■ Assignment
Although the records include pictures, the copy should not; write out exactly the lines from the first through the line with "ISTRACIÒN PÚBLICA NACIONAL".

········

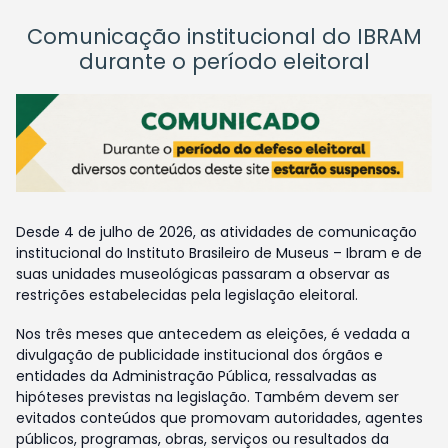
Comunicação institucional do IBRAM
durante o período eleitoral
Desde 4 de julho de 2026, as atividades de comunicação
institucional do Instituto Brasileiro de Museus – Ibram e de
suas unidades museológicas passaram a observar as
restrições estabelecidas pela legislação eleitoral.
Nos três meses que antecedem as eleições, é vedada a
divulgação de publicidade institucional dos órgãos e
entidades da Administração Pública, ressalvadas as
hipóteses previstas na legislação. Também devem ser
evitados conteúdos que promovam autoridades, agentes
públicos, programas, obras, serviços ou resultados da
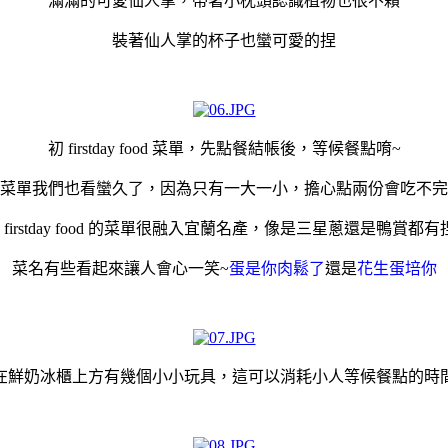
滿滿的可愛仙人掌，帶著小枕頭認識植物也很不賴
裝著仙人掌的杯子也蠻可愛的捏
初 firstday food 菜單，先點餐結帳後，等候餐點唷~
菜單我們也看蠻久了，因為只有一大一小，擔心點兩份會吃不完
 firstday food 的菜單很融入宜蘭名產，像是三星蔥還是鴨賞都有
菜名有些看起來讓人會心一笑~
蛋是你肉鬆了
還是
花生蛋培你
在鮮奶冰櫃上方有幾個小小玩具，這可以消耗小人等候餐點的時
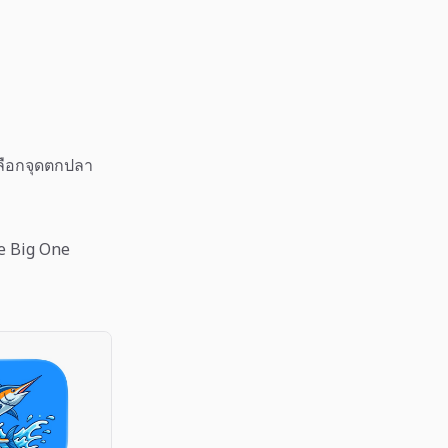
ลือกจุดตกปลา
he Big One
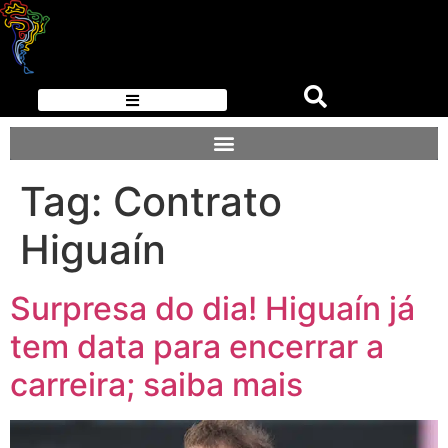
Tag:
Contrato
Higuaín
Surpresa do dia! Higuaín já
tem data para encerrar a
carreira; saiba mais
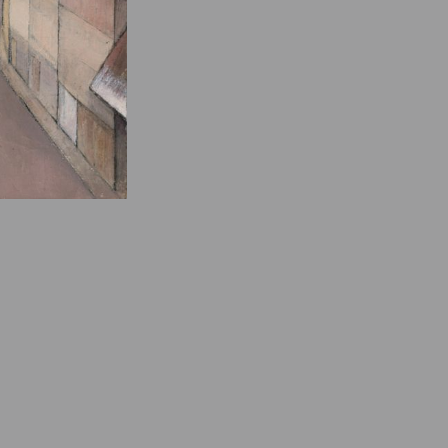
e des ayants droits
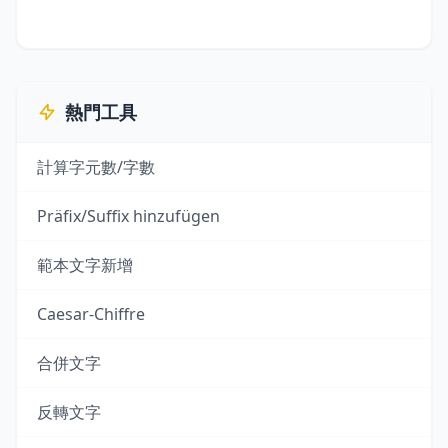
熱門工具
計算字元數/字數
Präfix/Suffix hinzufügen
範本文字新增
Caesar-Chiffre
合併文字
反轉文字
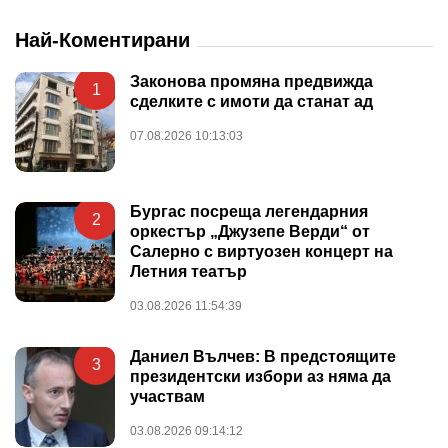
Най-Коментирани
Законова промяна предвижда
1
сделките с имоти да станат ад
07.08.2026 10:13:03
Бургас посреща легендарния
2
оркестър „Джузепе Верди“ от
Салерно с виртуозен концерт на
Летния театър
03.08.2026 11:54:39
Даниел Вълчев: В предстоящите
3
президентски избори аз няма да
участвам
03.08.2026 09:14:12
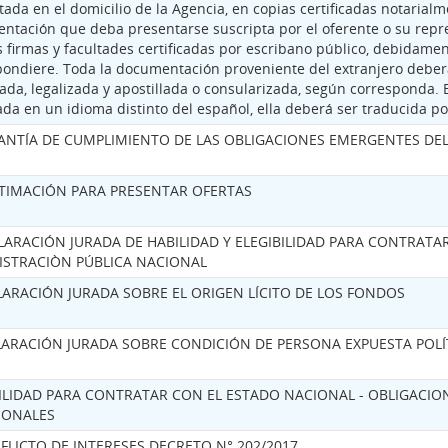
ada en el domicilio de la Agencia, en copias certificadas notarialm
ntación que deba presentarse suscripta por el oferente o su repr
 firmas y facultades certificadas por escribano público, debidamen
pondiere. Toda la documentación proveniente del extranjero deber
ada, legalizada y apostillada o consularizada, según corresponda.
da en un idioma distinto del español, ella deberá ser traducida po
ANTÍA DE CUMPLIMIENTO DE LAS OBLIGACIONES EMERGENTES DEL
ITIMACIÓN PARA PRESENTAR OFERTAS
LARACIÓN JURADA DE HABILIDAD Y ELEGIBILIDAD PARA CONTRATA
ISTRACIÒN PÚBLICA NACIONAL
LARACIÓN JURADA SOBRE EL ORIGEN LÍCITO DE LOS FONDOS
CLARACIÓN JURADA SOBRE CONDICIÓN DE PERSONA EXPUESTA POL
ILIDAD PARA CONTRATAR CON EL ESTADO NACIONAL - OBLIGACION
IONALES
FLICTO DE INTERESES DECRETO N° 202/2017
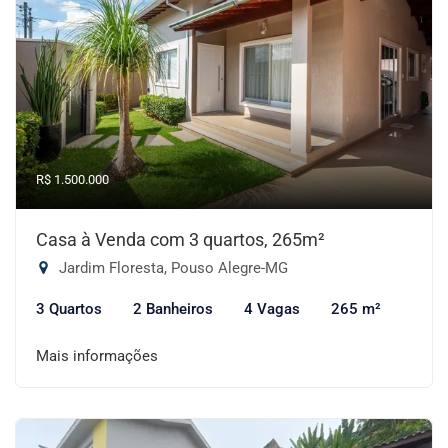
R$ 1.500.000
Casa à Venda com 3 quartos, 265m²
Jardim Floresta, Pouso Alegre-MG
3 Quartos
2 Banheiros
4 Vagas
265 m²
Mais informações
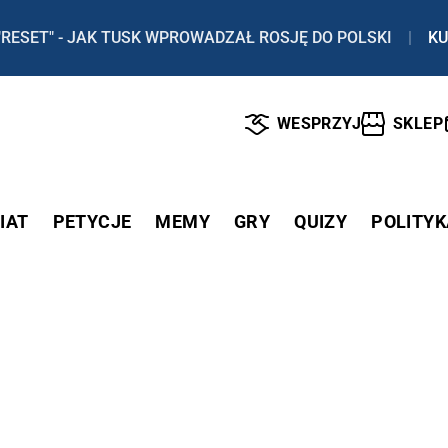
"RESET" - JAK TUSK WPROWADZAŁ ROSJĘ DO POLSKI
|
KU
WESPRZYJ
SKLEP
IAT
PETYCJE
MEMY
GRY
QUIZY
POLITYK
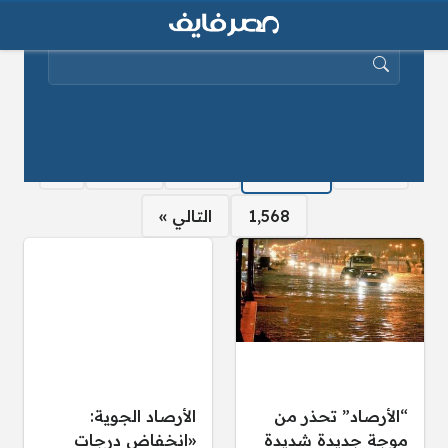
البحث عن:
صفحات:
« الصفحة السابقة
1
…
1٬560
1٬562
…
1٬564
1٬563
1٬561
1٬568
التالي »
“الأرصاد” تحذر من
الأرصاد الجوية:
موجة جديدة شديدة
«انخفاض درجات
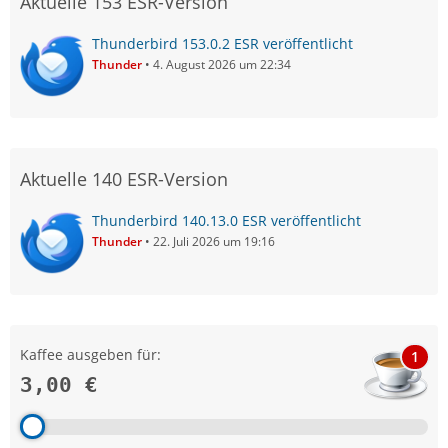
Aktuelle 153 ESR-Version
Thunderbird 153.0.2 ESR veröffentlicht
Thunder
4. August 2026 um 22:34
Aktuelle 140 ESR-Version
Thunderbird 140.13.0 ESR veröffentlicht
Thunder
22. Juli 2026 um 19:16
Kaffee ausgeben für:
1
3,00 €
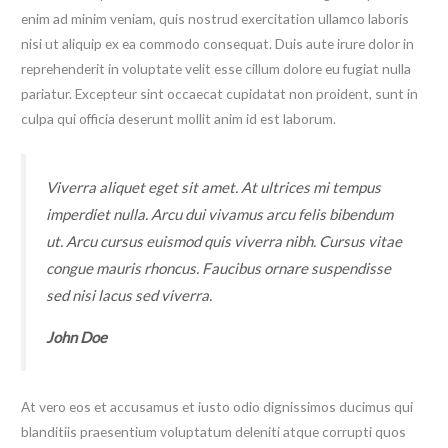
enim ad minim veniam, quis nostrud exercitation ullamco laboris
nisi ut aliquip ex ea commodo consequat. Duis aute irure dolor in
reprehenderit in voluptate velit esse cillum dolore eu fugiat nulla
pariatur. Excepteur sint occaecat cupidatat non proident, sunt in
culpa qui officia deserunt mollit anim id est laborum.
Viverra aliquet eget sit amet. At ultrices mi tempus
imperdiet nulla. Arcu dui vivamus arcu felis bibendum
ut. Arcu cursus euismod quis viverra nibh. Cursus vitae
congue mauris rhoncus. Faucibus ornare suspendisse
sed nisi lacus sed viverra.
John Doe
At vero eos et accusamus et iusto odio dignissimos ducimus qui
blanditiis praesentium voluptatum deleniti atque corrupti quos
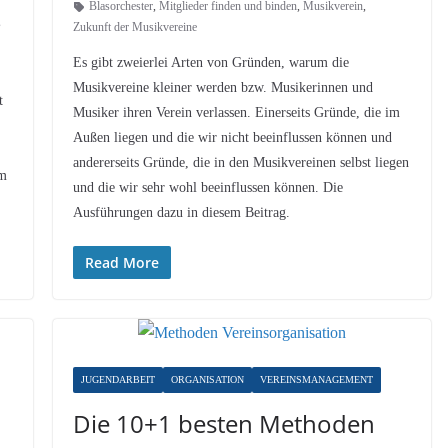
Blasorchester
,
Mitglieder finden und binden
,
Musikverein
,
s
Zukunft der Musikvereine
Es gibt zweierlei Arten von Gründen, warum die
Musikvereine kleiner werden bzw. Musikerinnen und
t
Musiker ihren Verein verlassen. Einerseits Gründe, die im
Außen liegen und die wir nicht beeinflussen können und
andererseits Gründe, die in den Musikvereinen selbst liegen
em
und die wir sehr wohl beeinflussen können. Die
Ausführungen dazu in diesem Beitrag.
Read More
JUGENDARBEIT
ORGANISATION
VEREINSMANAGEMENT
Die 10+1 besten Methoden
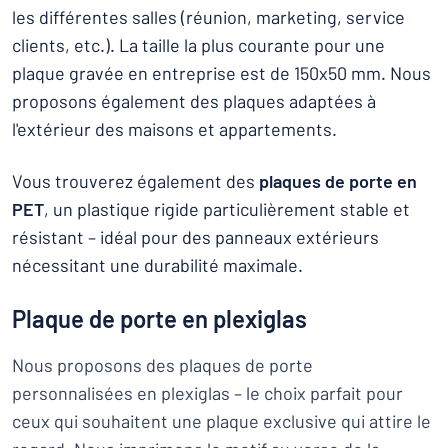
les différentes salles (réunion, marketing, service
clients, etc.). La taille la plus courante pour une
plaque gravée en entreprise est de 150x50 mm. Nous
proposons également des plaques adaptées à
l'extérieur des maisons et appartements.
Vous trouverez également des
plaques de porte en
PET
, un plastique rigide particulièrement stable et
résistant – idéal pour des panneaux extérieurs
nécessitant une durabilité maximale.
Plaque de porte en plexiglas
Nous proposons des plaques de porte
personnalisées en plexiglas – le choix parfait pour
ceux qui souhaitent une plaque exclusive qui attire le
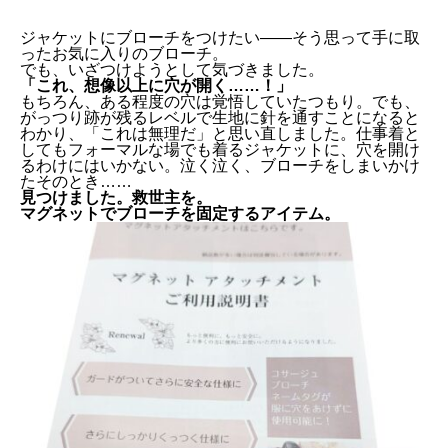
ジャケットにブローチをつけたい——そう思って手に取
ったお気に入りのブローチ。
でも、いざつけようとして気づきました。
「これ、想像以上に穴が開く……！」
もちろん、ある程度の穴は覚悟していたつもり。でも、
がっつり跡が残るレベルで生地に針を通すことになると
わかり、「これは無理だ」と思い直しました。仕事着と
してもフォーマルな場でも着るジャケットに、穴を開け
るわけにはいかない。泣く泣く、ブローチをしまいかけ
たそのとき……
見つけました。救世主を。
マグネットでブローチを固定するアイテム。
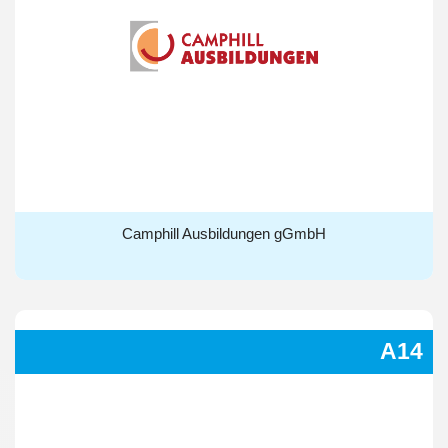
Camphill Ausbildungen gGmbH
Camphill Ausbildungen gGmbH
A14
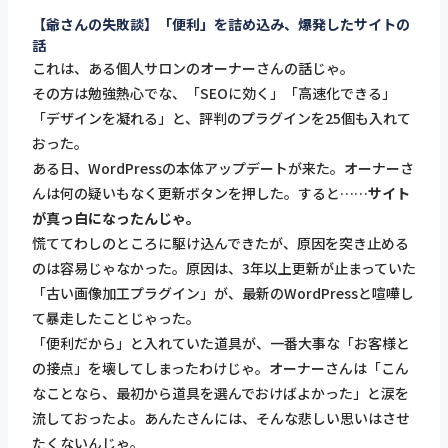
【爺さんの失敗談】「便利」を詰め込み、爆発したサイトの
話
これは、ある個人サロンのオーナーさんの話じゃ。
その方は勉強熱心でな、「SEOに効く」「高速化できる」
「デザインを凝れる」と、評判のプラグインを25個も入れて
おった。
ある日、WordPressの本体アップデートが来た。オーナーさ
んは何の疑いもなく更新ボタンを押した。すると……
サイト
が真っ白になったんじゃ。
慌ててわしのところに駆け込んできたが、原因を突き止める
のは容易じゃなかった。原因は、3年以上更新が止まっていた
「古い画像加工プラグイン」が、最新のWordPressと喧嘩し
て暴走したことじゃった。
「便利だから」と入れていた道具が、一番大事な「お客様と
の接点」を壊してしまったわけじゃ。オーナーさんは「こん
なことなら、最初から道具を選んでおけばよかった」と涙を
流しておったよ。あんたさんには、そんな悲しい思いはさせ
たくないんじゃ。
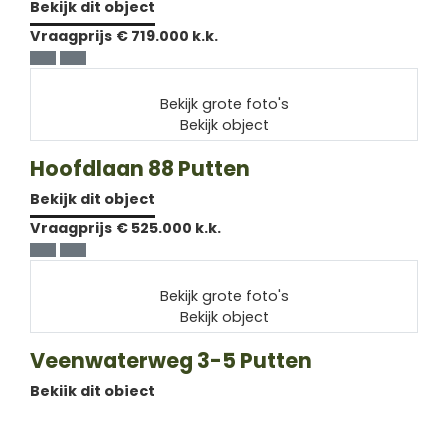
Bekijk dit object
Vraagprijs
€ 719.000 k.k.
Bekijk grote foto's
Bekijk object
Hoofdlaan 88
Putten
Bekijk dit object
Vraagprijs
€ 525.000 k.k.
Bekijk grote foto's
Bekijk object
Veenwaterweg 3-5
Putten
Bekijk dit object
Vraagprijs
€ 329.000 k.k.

········

■ Task solution
Comunicação institucional do IBRAM
durante o período eleitoral
Desde 4 de julho de 2026, as atividades de comunicação
institucional do Instituto Brasileiro de Museus – Ibram e de
suas unidades museológicas passaram a observar as
restrições estabelecidas pela legislação eleitoral.
Nos três meses que antecedem as eleições, é vedada a
divulgação de publicidade institucional dos órgãos e
entidades da Administração Pública, ressalvadas as
hipóteses previstas na legislação. Também devem ser
evitados conteúdos que promovam autoridades, agentes
públicos, programas, obras, serviços ou resultados da
滿滿的可愛仙人掌，帶著小枕頭認識植物也很不賴
裝著仙人掌的杯子也蠻可愛的捏
初 firstday food 菜單，先點餐結帳後，等候餐點唷~
菜單我們也看蠻久了，因為只有一大一小，擔心點兩份會吃不完
 firstday food 的菜單很融入宜蘭名產，像是三星蔥還是鴨賞都有
菜名有些看起來讓人會心一笑~
蛋是你肉鬆了
還是
花生蛋培你
在鮮奶冰櫃上方有幾個小小玩具，這可以消耗小人等候餐點的時
ลือกจุดตกปลา
he Big One
Tag:
Contrato
Higuaín
Surpresa do dia! Higuaín já
tem data para encerrar a
carreira; saiba mais
e des ayants droits
熱門工具
計算字元數/字數
Präfix/Suffix hinzufügen
範本文字新增
Caesar-Chiffre
合併文字
反轉文字
Най-Коментирани
Законова промяна предвижда
1
сделките с имоти да станат ад
07.08.2026 10:13:03
Бургас посреща легендарния
2
оркестър „Джузепе Верди“ от
Салерно с виртуозен концерт на
Летния театър
03.08.2026 11:54:39
Даниел Вълчев: В предстоящите
3
президентски избори аз няма да
участвам
03.08.2026 09:14:12
ada en el domicilio de la Agencia, en copias certificadas notarialm
ntación que deba presentarse suscripta por el oferente o su repr
 firmas y facultades certificadas por escribano público, debidamen
pondiere. Toda la documentación proveniente del extranjero deber
ada, legalizada y apostillada o consularizada, según corresponda.
da en un idioma distinto del español, ella deberá ser traducida po
ANTÍA DE CUMPLIMIENTO DE LAS OBLIGACIONES EMERGENTES DEL
ITIMACIÓN PARA PRESENTAR OFERTAS
LARACIÓN JURADA DE HABILIDAD Y ELEGIBILIDAD PARA CONTRATA
ISTRACIÒN PÚBLICA NACIONAL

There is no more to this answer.